Family reunion rental in single-family zoning?

(Utah, USA)

Visitor Question: A 17,000 square foot home is under construction as a "single family residence" in our quiet residential area. It has come to our attention that the owner intends to rent this for large "family reunions" of up to 150 people.

This takes "short term rental" to a whole new level. Clearly this becomes a business venture more on a commercial scale.

The area is surrounded by nicer homes on mainly 5 acre lots surrounding a beautiful river area with owners who purchased for the quiet, peaceful beauty.

What can we as citizens and neighbors of this "residence" do now to prevent this flagrant mis-step in this quiet area before the home is completed and major problems arise, as the owner is mis-representing his intentions to the planning commission and just stating that it is a "single family home."

Editors' Reply:
You do have our sympathies. This is a ridiculous zoning problem for you to have to put up with!

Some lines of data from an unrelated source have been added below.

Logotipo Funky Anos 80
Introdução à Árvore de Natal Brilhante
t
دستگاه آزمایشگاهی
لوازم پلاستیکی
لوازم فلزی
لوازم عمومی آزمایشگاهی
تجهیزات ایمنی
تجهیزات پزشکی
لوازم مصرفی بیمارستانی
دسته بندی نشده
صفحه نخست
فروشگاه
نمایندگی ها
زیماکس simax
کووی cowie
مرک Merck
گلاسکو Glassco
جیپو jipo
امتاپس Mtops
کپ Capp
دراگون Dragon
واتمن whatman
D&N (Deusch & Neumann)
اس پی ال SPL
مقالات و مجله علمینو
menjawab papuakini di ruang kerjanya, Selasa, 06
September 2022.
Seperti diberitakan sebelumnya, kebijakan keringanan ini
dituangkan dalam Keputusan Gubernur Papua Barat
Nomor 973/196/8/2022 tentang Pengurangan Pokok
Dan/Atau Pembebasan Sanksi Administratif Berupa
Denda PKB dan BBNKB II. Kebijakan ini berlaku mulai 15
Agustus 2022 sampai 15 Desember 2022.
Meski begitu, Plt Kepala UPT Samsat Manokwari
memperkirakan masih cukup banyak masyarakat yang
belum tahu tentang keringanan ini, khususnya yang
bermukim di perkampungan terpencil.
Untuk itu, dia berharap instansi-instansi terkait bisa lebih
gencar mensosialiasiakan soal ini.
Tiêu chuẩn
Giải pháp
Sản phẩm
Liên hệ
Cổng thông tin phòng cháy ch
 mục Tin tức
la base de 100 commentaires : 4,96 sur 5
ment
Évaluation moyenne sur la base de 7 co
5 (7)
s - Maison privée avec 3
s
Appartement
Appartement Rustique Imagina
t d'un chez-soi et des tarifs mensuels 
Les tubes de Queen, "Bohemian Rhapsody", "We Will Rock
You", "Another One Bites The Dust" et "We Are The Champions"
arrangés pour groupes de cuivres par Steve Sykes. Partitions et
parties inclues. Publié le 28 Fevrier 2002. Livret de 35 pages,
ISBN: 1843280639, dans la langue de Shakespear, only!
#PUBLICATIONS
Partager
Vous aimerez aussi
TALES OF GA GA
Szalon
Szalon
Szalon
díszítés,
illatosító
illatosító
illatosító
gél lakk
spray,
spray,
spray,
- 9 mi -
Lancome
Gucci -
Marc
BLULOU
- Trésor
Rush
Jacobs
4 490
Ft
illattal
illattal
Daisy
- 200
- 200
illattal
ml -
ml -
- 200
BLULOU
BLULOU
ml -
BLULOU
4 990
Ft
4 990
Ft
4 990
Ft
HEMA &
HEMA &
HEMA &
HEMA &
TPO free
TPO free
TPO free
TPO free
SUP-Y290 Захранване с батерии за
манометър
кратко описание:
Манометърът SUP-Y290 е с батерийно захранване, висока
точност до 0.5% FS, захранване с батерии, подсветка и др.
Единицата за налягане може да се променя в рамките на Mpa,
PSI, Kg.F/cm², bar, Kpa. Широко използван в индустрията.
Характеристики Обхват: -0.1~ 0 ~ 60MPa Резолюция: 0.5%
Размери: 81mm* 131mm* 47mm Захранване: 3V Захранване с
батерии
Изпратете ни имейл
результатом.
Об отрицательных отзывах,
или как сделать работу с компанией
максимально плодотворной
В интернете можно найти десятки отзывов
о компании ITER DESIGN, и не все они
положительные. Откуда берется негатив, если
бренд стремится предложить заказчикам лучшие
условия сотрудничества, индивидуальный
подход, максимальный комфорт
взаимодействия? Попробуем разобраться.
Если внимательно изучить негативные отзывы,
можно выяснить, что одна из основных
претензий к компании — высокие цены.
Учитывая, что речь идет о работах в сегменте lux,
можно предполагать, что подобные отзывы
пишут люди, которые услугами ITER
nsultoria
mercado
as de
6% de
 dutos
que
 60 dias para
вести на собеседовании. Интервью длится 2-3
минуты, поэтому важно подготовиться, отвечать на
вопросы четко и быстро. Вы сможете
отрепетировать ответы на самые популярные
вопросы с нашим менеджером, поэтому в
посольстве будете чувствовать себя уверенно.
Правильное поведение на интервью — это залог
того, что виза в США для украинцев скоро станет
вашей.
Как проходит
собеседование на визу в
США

You say that this owner is telling the planning commission that he is building a single family home, but you also say that this large house already is under construction.

This is interesting, because it implies that the owner took out a building permit (or otherwise received permission from the city or town) to build a single family home.

If the property owner now (or since construction started) is appearing before the planning commission, maybe he or she "got caught" after word of the true intention became known, and was sent to the planning commission after the fact to get a rezoning to allow commercial rental.

Be assured that if the zoning question is still under deliberation within your city government, they are under absolutely no obligation to capitulate and give the person the zoning they need in order to rent out the building to large groups.

So you and your neighbors are in a pretty strong position, and you need to make a show of strength and unity by all turning out at the public hearings, creating a petition, and talking and meeting personally with your elected city councilperson (whatever that person may be called in your village, town, or city).

You need to tell that elected official that the fact that the construction is underway just means that the property owner has to use the new building as a single-family home, if that is what the zoning classification allows. Yes, that's impractical, but it's really not the fault of the city or the general public if someone lied in order to get a building permit.

We agree with you fully that renting out a super-large house for family reunions is extremely unlikely to meet your jurisdiction's definition of "single-family" under the zoning ordinance. Look on-line or go to city hall to read the wording in the definitions section.

We think it's very likely that the family reunion rental actually meets the definition of a hotel, motel, or inn under your zoning. This definitional question could be discussed with your city attorney.

By the way, the situation is slightly different if you just got excited or were tired when you were writing, and you intended to say that the statement before the planning commission occurred some time ago before the construction began. Commonly, neighbors think that statements before the planning commission are binding, but that isn't the case.

(Where this property owner may be wrong is in what was said at the time of applying for the building permit, not what was said or not said before the planning commission.)

OK, enough speculation on our part. To answer your question, you can do these things:

1. If the property owner is still trying to obtain zoning that would allow this family reunion rental idea, fight the rezoning.

2. If the owner already has obtained a rezoning that would allow the short-term rental to large groups, you are out of luck, with the possible exception of filing a lawsuit. (This last option would have to be carefully discussed with an attorney, as it might well be unsuccessful.)

3. If the owner took out a building permit for a single-family residence, is not now seeking a rezoning, and denies his or her true intention, your best or only option may be to wait until the lodging is completed and then document by video and note taking how many people are staying there, and when they are coming or going. (Don't trespass while you're collecting this information though.) Then you have to ask your city to enforce their zoning ordinance, taking it political. If they refuse, it would seem likely you have a good lawsuit against the city.

4. If by any chance the city zoning administrator doesn't agree with you and me that renting out to large groups is a commercial venture, your zoning ordinance probably gives you a way to appeal that administrative decision. Typically that appeal would be heard by a zoning board of appeals, or board of adjustment.

Tough situation, but one that you and your neighbors should be able to resolve, unless the party sought and received a rezoning to allow short-term rental zoning.